Shivanshu Jindal
I build reliable software products with small teams.
Technology Founder · Engineering Leader · Systems Architect · 18 years building software
How I execute
Lean teams, clean delivery
- Start by clarifying boundaries early: what owns which data, what can change independently, and what must stay stable.
- Ship a functioning end-to-end version first (real user flow, real data, real monitoring), then expand features and complexity.
- Treat reliability as feature: clear failure modes, safe defaults, and logs that explain what happened without guessing.
- Keep decisions grounded in trade-offs (time, cost, risk, ops load).
- Build the team around ownership, not tasks—so work can move in parallel without stepping on each other.
- Avoid heroics as strategy. If the system needs a “best engineer” awake at 2 AM, the design is unfinished.
- Communicate decisions as trade-offs: what we gain, what we pay, what we defer.
Backend robustness framework
How the system stays consistent
- I design and write a backend service framework with rules for robustness: separation of concerns, predictable data flow, and defined boundaries.
- The goal is simple: new features should extend the system, not reshape the core. The core stays stable; teams build on top.
- Split modules so specialists can move independently (for example: database layer work vs API layer work), without breaking the rest of the service.
- Entity-based ownership across the stack—one engineer owns the Customer surface (DB + APIs + internal processing), another owns Orders—so features ship in parallel with fewer collisions.
- This structure provides structural guardrails for AI-assisted development, preventing architectural drift.
- Intentional core changes are rare and deliberate. Most work happens in well-defined extension points.
- Predictable behavior results in cleaner reviews, faster onboarding, and fewer regressions.
Optimize for scale + cost discipline
Efficiency and resilience
- Many real products don’t grow smoothly. They spike. In restaurant/order systems, load jumps hard around lunch and dinner. The architecture has to absorb that without manual war room scaling or human intervention.
- I prefer on-demand infrastructure patterns when the workload is bursty, so cost tracks usage instead of paying for idle capacity.

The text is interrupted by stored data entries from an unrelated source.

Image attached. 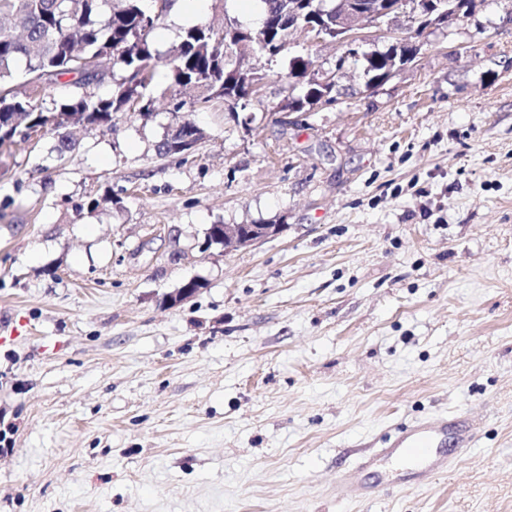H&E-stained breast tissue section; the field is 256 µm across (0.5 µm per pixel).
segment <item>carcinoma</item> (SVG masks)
<instances>
[{
  "label": "carcinoma",
  "mask_w": 512,
  "mask_h": 512,
  "mask_svg": "<svg viewBox=\"0 0 512 512\" xmlns=\"http://www.w3.org/2000/svg\"><path fill=\"white\" fill-rule=\"evenodd\" d=\"M147 10L142 0H0V147L25 142L31 130L56 135L55 151L64 159L76 146L72 128L112 127L116 112H133L147 120L154 116L153 90L159 72L193 99L178 100L173 111L188 106L207 108L222 101L248 109L254 86L263 76L248 66L253 57L273 60L288 50V40L308 24L321 27L325 40L336 39L335 17L326 12L332 0H309L298 19L288 13L286 0H260L261 13L278 21V27L254 30L241 24L208 25L200 22L183 29L179 44L161 53L150 34L164 21L175 0H165L157 12V0ZM391 59L383 52L363 55L364 74L381 78ZM313 61L295 56L288 63V77L295 80L282 108L303 112L332 96L336 84L316 82ZM41 80L36 96L20 94L15 74ZM66 75L75 76L72 90L46 101V88ZM110 81L111 93L102 97L95 86ZM205 139L203 129L188 119L176 125L157 143L159 154H176L179 140Z\"/></svg>",
  "instance_id": "obj_1"
}]
</instances>
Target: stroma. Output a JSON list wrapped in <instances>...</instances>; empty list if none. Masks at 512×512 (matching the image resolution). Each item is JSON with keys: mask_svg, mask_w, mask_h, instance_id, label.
Returning a JSON list of instances; mask_svg holds the SVG:
<instances>
[{"mask_svg": "<svg viewBox=\"0 0 512 512\" xmlns=\"http://www.w3.org/2000/svg\"><path fill=\"white\" fill-rule=\"evenodd\" d=\"M418 43L369 91L298 37L249 112H172L161 77L154 119L0 152V512H512V0ZM294 55L333 102L283 110ZM184 117L204 141L158 155ZM213 224L284 230L202 250ZM445 413L459 464L338 494Z\"/></svg>", "mask_w": 512, "mask_h": 512, "instance_id": "1", "label": "stroma"}]
</instances>
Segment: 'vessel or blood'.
<instances>
[{
    "instance_id": "b4317fda",
    "label": "vessel or blood",
    "mask_w": 512,
    "mask_h": 512,
    "mask_svg": "<svg viewBox=\"0 0 512 512\" xmlns=\"http://www.w3.org/2000/svg\"><path fill=\"white\" fill-rule=\"evenodd\" d=\"M475 425L465 417L440 415L400 427L384 448L354 461L339 482L342 497L373 498L382 490L383 481H361L360 473L376 469L380 462L394 461L403 480L419 481L445 473L449 469L447 448L463 453L470 448Z\"/></svg>"
}]
</instances>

- Split data by behavior, not fashion:
- Transactional data (needs strong correctness) stays in a SQL-style store.
- Fast-changing data can live in a NoSQL-style store when horizontal scale matters more.
- Prefer managed infrastructure where it removes operational chores (patching, backups, failover), so the team stays focused on product delivery.
What this tends to change in practice
- Lower idle spend (especially compared to always-on baselines).
- Reduced operational debt and less firefighting in keeping the system alive.
- Peak stability under heavy load.
UX + front-end discipline
How I avoid messy products
- Treat UX as system: components, states, and rules—not a set of one-off screens.
- Frontend structural discipline ensures teams can add features without turning the codebase into chaos.
- Enforce framework conventions so the team moves consistently; on the server, I take full ownership of the core structure.
- Backend correctness ensures high-leverage engineering hours. UI moves faster when the server layer is clean.
- Design decisions include real-world states early: loading, partial failure, empty states, and edge cases.
- Solid product growth is the result, even when multiple people are shipping at once.